## Given passage
Start of Block
NextEra Energy agrees to acquire Dominion Energy for $67B in largest utility merger ever
NextEra Energy is buying Dominion Energy in an all-stock transaction valued at roughly $67 billion, creating the largest power and utility merger in history. The deal isn’t just big. It’s a direct bet that artificial intelligence’s hunger for electricity will reshape the American energy landscape for decades.
The acquisition price reflects a 21% premium over Dominion’s closing share price on May 15. When you factor in assumed debt, the combined enterprise value lands somewhere near $400 billion, a number that makes every prior utility deal look quaint by comparison.
What the deal looks like
Under the terms, NextEra shareholders will own approximately 74.5% to 75% of the combined company, with Dominion shareholders holding the remaining stake.
NextEra, already the largest utility company in the US by market capitalization, is essentially absorbing Dominion’s massive footprint across the eastern seaboard. The Florida-based company operates the world’s largest portfolio of wind and solar energy assets, while Dominion’s regulated utility operations serve millions of customers in Virginia, the Carolinas, and other states.
End of Block
## Task to complete
Carry on the news article about NextEra Energy's deal to acquire Dominion Energy from the point where it stops. The records have nothing to do with this.

Stored data entries
Start of Block
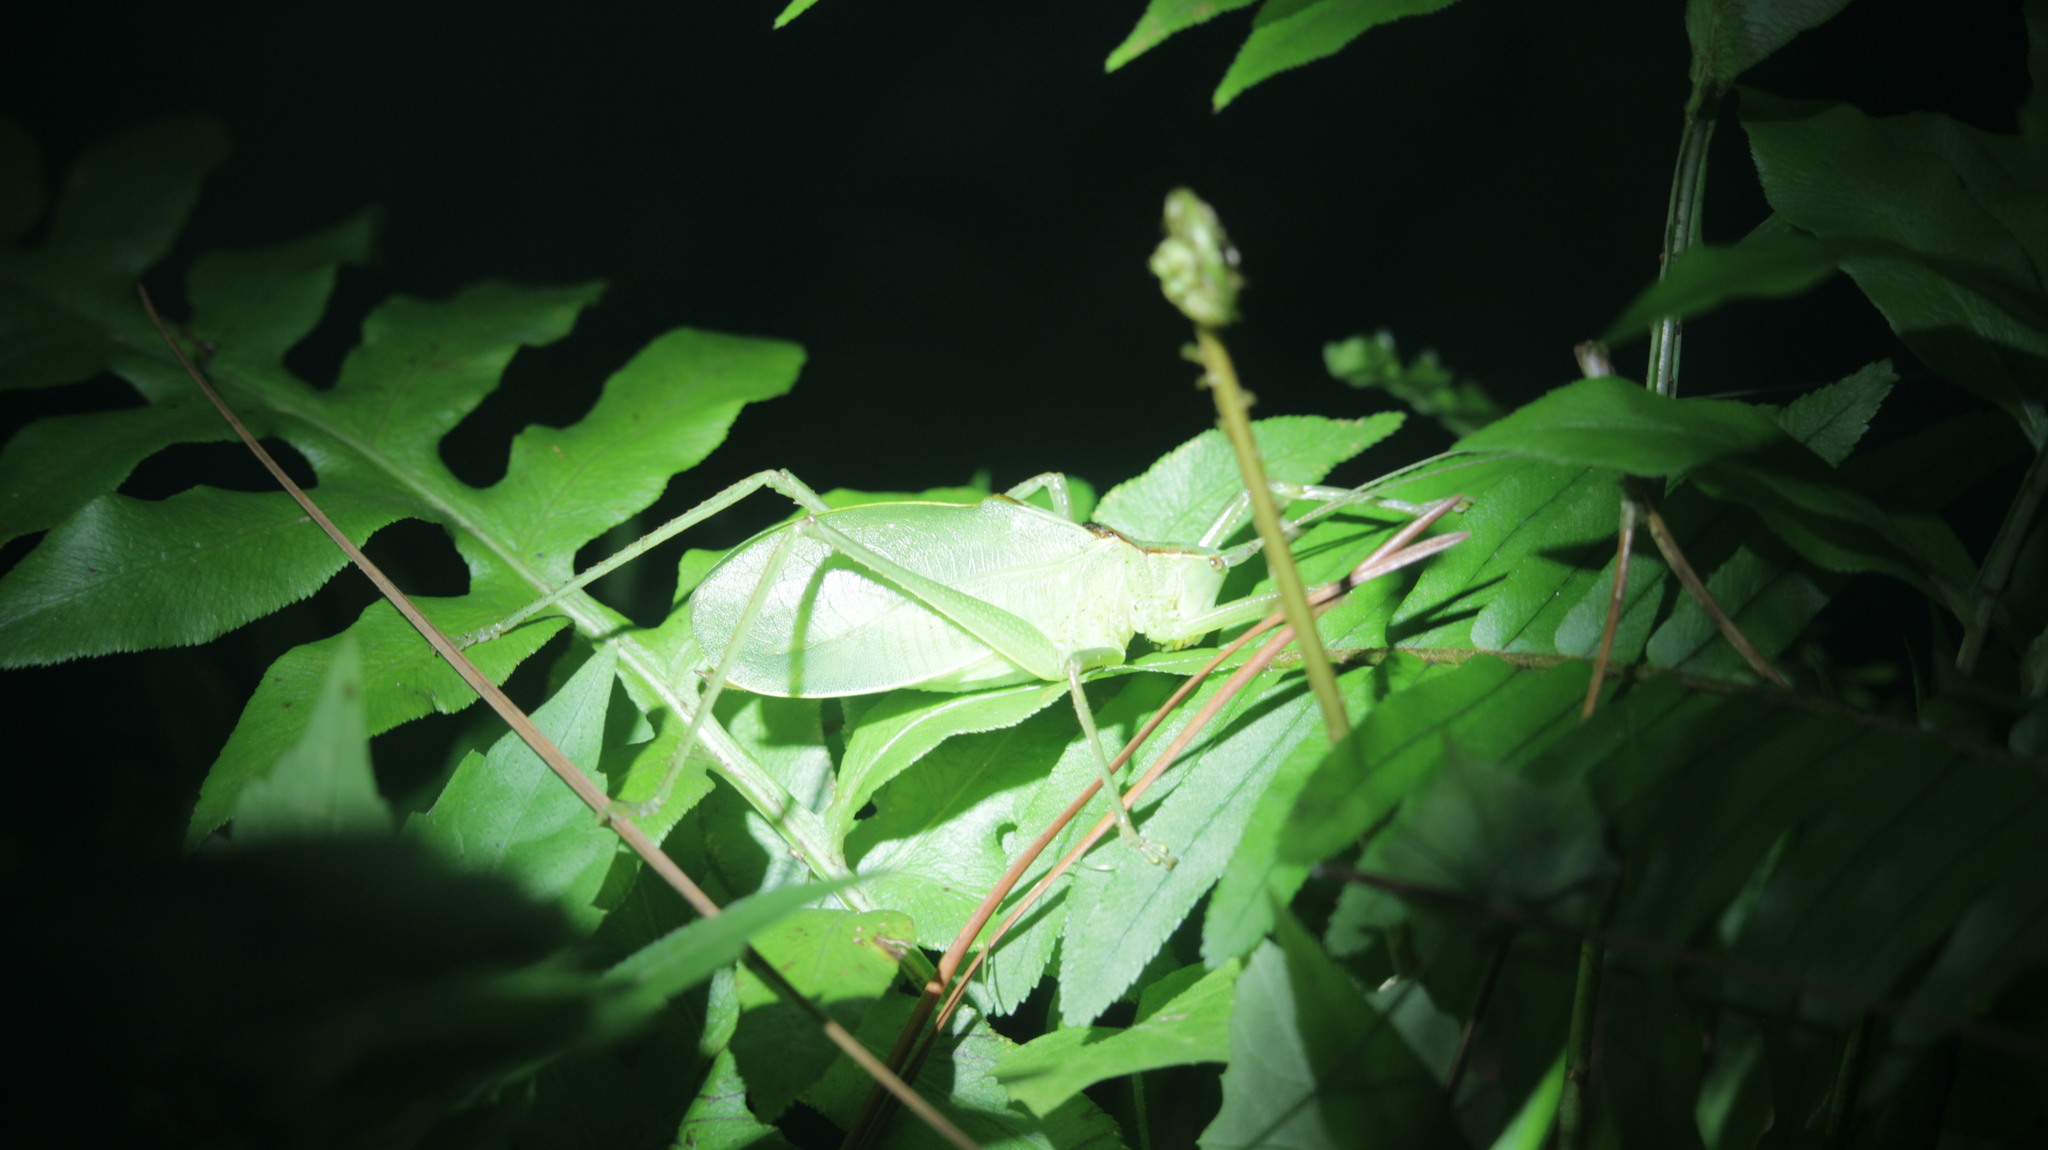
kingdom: Animalia
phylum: Arthropoda
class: Insecta
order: Orthoptera
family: Tettigoniidae
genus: Lea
End of Block
## Task answer
The deal still needs to clear regulatory hurdles, and those hurdles are not trivial. An acquisition of this scale will draw antitrust scrutiny from federal regulators and require approval from multiple state utility commissions.
The AI power play behind the numbers
Strip away the financial engineering and this deal has a simple thesis: Virginia is the data center capital of the world, and someone needs to power all of it.
Dominion Energy’s service territory sits squarely in the PJM Interconnection region, which hosts the largest concentration of data centers in the United States. Northern Virginia alone accounts for a staggering share of global data center capacity, and that share is growing as hyperscalers like Amazon, Microsoft, and Google race to build out AI infrastructure.
After roughly two decades of essentially flat power consumption nationwide, AI training clusters and inference workloads are driving the first sustained increase in electricity demand that utilities have seen in a generation.
What this means for investors
For crypto-native investors, the relevance is more direct than it might appear. Bitcoin mining operations and AI data centers compete for many of the same resources: cheap electricity, grid interconnection capacity, and favorable regulatory environments.
The regulatory path is the key variable to watch. State utility commissions will want assurances that residential and commercial ratepayers won’t subsidize data center expansion. Federal antitrust review adds another layer of uncertainty.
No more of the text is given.